Contexto cultural e legado: a canção que não para de voltar

"Big Yellow Taxi" tem uma vida curiosa. A versão original de Joni Mitchell, de 1970, foi um sucesso modesto nas paradas — mais respeitada do que tocada nas rádios na época. Mas a música tinha um DNA tão forte que se recusou a morrer. Ela foi regravada dezenas de vezes ao longo de meio século, e cada nova geração a redescobriu por um caminho diferente.

Houve a versão do duo Bob Dylan (que a gravou em estúdio), houve releituras folk, houve interpretações soul. Mas o renascimento mais marcante para o público mais jovem veio em 2002, quando a banda canadense Counting Crows fez uma regravação animada, com participação da cantora Vanessa Carlton, que estourou nas rádios e nas trilhas de filmes adolescentes. Muita gente que cresceu nos anos 2000, inclusive no Brasil, conheceu a música por essa versão sem saber que estava ouvindo Joni Mitchell. Antes disso, nos anos 1990, a banda Amy Grant também emplacou uma versão pop bem-sucedida nos Estados Unidos.

Esse poder de atravessar décadas e estilos diz algo sobre a canção: ela não envelhece porque o problema que ela denuncia só piorou. Em 1970, falar de árvores em museus parecia exagero poético. Hoje, com a crise climática nos jornais todos os dias, soa quase como uma profecia. Joni Mitchell, com sua janela de hotel e seu violão de afinação esquisita, anteviu um debate que o planeta inteiro travaria meio século depois.

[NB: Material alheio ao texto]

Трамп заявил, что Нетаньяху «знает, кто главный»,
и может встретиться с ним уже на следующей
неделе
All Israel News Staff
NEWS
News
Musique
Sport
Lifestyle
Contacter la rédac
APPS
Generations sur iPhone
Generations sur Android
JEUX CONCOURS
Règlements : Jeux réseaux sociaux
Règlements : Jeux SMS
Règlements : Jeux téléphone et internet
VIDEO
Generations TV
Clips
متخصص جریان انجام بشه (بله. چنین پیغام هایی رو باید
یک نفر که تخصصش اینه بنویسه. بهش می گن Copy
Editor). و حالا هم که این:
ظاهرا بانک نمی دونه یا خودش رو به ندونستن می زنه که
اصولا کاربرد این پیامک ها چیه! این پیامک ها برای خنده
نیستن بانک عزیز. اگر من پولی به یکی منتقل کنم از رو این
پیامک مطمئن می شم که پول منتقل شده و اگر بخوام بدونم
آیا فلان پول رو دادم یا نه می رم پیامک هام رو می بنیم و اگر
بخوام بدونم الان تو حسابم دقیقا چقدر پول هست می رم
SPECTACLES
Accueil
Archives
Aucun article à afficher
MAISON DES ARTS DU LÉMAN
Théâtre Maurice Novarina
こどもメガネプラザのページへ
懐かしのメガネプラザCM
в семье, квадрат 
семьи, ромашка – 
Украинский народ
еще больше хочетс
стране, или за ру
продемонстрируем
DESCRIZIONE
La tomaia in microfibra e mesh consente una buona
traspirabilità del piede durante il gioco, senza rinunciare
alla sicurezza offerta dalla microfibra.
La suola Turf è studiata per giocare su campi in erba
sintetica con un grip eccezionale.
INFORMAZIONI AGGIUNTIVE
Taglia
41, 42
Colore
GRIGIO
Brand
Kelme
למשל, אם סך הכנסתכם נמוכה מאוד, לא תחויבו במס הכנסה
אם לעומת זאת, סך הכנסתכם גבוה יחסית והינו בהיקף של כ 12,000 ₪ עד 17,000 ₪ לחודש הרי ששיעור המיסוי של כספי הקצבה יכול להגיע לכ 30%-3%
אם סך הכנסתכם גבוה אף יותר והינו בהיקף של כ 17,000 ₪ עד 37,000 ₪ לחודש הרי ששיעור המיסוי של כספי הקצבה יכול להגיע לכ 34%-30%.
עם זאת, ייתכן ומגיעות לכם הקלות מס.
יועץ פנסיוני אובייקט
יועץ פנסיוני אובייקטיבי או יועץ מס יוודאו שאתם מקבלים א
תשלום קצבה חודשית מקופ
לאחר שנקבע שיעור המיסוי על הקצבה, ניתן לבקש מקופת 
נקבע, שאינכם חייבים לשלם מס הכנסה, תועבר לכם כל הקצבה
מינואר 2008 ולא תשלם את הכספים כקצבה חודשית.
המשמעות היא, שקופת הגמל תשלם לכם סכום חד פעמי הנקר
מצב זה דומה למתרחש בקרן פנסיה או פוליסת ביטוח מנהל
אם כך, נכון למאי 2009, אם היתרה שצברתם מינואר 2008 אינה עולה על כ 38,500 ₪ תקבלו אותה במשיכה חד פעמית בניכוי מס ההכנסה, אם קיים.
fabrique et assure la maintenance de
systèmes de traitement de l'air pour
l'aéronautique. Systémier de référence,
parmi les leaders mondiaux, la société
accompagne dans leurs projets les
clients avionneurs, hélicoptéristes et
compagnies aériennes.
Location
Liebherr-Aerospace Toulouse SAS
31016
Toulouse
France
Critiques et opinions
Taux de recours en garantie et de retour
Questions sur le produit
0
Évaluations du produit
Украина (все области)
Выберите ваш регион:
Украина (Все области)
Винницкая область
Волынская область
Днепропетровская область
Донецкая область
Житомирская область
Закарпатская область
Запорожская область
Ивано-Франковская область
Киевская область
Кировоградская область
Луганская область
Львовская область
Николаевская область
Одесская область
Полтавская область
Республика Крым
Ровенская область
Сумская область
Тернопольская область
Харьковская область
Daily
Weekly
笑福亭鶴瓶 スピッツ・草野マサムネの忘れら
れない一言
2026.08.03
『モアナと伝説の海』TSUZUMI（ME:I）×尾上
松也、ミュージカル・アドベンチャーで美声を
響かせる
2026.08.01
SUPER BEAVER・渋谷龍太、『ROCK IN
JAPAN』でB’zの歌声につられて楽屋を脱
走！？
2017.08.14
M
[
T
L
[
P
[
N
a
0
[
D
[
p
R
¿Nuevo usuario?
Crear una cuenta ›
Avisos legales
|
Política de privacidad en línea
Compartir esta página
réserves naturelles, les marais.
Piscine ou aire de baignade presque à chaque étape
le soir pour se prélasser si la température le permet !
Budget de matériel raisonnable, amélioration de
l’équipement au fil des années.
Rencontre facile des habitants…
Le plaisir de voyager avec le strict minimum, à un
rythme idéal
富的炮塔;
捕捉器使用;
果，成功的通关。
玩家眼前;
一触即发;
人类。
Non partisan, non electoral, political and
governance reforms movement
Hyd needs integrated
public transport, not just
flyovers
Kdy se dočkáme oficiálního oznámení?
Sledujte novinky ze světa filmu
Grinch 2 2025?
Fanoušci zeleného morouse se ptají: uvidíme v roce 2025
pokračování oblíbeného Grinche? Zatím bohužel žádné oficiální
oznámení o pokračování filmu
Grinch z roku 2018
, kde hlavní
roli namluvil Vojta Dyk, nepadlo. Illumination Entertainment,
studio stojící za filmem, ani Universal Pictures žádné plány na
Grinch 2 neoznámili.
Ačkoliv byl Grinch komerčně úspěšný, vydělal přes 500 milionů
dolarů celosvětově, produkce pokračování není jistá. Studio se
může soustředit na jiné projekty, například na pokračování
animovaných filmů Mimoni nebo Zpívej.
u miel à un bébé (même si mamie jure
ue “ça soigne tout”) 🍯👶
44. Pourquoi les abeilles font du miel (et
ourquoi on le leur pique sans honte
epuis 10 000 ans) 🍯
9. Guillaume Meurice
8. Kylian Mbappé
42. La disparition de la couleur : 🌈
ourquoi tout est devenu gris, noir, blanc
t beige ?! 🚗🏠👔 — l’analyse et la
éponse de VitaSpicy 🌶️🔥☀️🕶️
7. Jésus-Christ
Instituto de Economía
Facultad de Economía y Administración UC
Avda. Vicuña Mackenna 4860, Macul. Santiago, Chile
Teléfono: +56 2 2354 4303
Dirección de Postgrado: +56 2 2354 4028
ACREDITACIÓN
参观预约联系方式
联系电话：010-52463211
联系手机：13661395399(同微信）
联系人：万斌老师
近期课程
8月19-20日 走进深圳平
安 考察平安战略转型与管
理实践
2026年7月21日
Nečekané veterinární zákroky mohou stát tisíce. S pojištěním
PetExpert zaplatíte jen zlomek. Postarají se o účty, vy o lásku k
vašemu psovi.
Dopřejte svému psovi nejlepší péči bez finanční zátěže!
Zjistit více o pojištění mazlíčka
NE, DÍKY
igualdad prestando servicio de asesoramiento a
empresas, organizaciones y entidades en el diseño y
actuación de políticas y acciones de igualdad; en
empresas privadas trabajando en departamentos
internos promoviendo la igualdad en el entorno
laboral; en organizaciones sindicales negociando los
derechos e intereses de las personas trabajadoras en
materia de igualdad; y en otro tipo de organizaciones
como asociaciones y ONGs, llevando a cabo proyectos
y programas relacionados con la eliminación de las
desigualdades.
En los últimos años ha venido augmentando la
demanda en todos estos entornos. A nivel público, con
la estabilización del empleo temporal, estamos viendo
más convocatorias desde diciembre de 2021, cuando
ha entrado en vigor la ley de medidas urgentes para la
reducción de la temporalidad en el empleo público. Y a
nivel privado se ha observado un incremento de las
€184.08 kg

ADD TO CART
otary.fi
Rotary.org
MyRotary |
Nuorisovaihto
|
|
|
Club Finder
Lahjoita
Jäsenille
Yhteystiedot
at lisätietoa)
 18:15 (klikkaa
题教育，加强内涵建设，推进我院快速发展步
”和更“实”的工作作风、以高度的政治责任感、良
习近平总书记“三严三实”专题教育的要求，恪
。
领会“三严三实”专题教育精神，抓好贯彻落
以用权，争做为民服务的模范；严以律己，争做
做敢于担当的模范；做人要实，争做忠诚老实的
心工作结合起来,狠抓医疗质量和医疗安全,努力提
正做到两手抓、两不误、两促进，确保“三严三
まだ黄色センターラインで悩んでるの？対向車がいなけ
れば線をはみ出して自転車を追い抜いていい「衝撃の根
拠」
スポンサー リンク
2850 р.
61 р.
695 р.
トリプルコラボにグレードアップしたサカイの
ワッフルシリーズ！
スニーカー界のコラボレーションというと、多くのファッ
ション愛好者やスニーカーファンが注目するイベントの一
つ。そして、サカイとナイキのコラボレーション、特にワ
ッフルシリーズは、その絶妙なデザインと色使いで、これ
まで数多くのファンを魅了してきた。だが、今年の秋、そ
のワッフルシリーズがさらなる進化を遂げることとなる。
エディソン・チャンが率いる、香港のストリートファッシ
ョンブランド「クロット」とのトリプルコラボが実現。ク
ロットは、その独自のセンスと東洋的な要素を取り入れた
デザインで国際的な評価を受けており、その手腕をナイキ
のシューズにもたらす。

Vale registrar também que Mitchell sempre teve uma relação ambígua com o sucesso comercial dessa música em particular. Reconhecida como artista de obras densas e introspectivas — discos como Blue são considerados monumentos da música confessional —, ela viu "Big Yellow Taxi", uma de suas faixas mais "leves", virar talvez sua canção mais conhecida do grande público. É a velha ironia do artista: a obra que pegou nem sempre é a que ele considera a mais profunda. Mas talvez seja justamente a leveza que fez essa mensagem grave entrar em tantos ouvidos.

Por que ela ainda ressoa hoje

Se "Big Yellow Taxi" continua viva, é porque ela acertou em três coisas que o tempo só confirmou.

A primeira é o tema. A música fala de destruição ambiental, de agrotóxicos, de natureza virando mercadoria — pautas que, em 2026, estão mais urgentes do que nunca. Um adolescente brasileiro preocupado com o desmatamento ou com a poluição das cidades pode ouvir essa canção de 1970 e sentir que ela foi escrita ontem. Essa é a marca de uma obra verdadeiramente atemporal: o contexto muda, mas o nervo continua exposto.

A segunda é a forma. Mitchell entendeu, de maneira genial, que mensagem séria não precisa de música pesada. Ao embrulhar a denúncia num ritmo alegre, quase saltitante, ela fez a pílula descer fácil. Você dança, cantarola, e só depois percebe que está repetindo um lamento sobre o fim do mundo. Esse truque — alegria por fora, melancolia por dentro — é algo que qualquer fã de MPB reconhece de imediato, e é parte do motivo de a canção conversar tão bem com o ouvido brasileiro.

A terceira, e talvez a mais humana, é aquela verdade central: só damos valor ao que temos depois de perder. Isso não é sobre ecologia, no fundo. É sobre a condição humana. Todos nós já acordamos de madrugada percebendo, tarde demais, que algo ou alguém tinha ido embora num grande táxi amarelo. A música transforma uma reclamação política numa experiência universal de perda — e é por isso que ela emociona até quem não liga para causas ambientais.

No fim, "Big Yellow Taxi" é o tipo de canção que parece simples e não é. Por trás do violão saltitante e da letra de poucos minutos há uma compositora afiando o lápis da consciência coletiva, uma cortina de hotel se abrindo para um estacionamento, e a percepção, dolorosa e necessária, de que o paraíso está sempre a um pavimento de distância de desaparecer.